Broken promises

In reading your recent roundtable on state mental-health reform (“Slouching Towards Bedlam,” Jan. 17 Xpress), I was struck by the enthusiasm Curtis Venable of Pisgah Legal Services has for our present mental-health-care system. Clearly, Curtis and I live in different worlds.

Through no fault of her own, my daughter has severe mental illness. I was promised that Medicaid would provide and pay for all psychiatric care for her as an adopted, special-needs child. Initially, Charter was able to provide the intensive outpatient-and-crisis services she required, and she made great progress. But Charter closed in 2001 (the year “reform” began), and most of the services we lost then have never been restored.

When we called the local program during a psychiatric crisis after Charter had closed, we were told to call the police, who would handcuff my 11-year-old and drive her to John Umstead, a state mental hospital five hours away. I was instructed to wait until my daughter was actually hurting herself so she would qualify for admission. And when Copestone, the local hospital, opened an adolescent unit, we would sometimes wait 12 hours or more in the emergency room only to be told that she would not be admitted.

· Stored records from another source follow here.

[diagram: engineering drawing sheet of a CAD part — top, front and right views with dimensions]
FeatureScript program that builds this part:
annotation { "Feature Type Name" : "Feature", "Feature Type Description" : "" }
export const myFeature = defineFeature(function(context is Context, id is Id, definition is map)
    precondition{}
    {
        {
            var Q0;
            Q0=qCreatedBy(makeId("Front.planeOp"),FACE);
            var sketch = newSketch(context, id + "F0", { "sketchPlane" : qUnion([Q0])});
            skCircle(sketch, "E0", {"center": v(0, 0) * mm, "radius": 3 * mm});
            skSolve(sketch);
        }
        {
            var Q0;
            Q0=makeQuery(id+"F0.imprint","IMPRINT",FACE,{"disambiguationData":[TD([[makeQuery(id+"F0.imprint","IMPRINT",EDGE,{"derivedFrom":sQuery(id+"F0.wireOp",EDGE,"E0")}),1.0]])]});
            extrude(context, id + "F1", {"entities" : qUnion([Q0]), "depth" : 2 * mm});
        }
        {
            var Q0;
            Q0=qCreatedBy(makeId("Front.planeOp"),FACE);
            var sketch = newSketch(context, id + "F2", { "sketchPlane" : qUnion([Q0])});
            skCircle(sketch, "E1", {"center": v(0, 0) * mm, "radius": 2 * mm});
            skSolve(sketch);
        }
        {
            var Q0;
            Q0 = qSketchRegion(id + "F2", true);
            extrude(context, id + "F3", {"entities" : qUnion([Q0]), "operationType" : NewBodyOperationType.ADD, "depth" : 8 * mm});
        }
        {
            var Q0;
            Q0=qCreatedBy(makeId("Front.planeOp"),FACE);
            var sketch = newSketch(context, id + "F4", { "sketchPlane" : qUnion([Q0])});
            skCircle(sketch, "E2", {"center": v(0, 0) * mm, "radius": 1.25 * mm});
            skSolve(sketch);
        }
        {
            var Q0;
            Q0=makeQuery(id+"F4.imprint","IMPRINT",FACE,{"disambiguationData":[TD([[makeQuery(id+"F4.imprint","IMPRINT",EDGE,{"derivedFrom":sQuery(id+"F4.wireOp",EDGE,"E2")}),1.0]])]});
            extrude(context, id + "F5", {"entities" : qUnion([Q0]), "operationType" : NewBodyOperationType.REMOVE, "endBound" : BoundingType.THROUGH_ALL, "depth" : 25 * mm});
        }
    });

As the years passed with crisis services still not available, my daughter’s condition deteriorated. Eventually she was admitted to Broughton state hospital, where children sometimes had to sleep in the hallways because the state had closed other wings of the facility under the banner of reform. When my child was ready for discharge, there were no services for step-down care. The Whitaker School, another state facility, had a two-year waiting list because reform had reduced the number of beds they had. As a result, we were forced to seek treatment out of state, and my child spent two years institutionalized in Georgia and South Carolina. Despite all the lofty promises made, North Carolina did not provide the services my child needed, which could have kept her at home and out of expensive—and traumatic—institutional care. Pardon me if I am not impressed by the so-called mental-health reform.

Those of us living the reform nightmare are told to be patient while change is taking place. Meanwhile, my child lost her teen years to institutionalization, and I have too many friends who’ve seen their children default to institutional care, group homes or juvenile justice because critical services no longer exist. I know too many people who wonder if their adult child is freezing to death under a bridge or will end up in jail—the state’s largest mental-health institution—because the housing and other needed supports just aren’t there. No one with a physical condition such as heart or kidney disease would even dream of having to endure such a situation. Yet people with brain disorders and their families are expected to accept that suffering, institutionalization, jail, homelessness, suicide, broken lives and destroyed families are merely part of the landscape of a floundering mental-health system. This is our world.

To assert that the reform is working so well that we have no ER or jail problem ignores the facts. Nationwide, 64 percent of jail inmates are people with mental illness; North Carolina’s average is 70 percent. In Buncombe County, 400 inmates with serious mental illness were treated in our local jail in 2004. The following year, that many inmates had been treated by October.

Our private and state hospitals are usually at or near 100 percent occupancy, yet the state moves ahead with plans to close more beds. Who does it serve to pretend that our “reformed” mental-health-care system is working? Granted, many wonderful local people are doing a great job of providing the lower-intensity services that are still funded, but those services may not be enough to stabilize a person with severe mental illness. Where are the outpatient crisis facilities and step-down services promised by reform? And why does it continue to be OK that such serious gaps in care persist?

To be sure, there were many problems with the pre-reform mental-health-care system, especially in the area of children’s care. So when we were told that the new system would provide a full continuum of community-based services, I desperately wanted to believe those promises. Dr. Tom Smith, a retired psychiatrist and patient advocate, was usually holding a placard or speaking out in public meetings, warning us that the reform was a sham. It turns out that Dr. Smith was right.

This so-called reform has not been about improving care for people with mental illness. It has been about big business, money, power—and a thinly veiled attempt to save state Medicaid dollars by squeezing some of our most vulnerable citizens. Shame on the state of North Carolina for inflicting this travesty on us.

[Diane Bauknight, whose adopted child has mental illness, is a founder of WNC Families CAN, a support group. In 2002, she received the Nancy Susan Reynolds Award for advocacy.]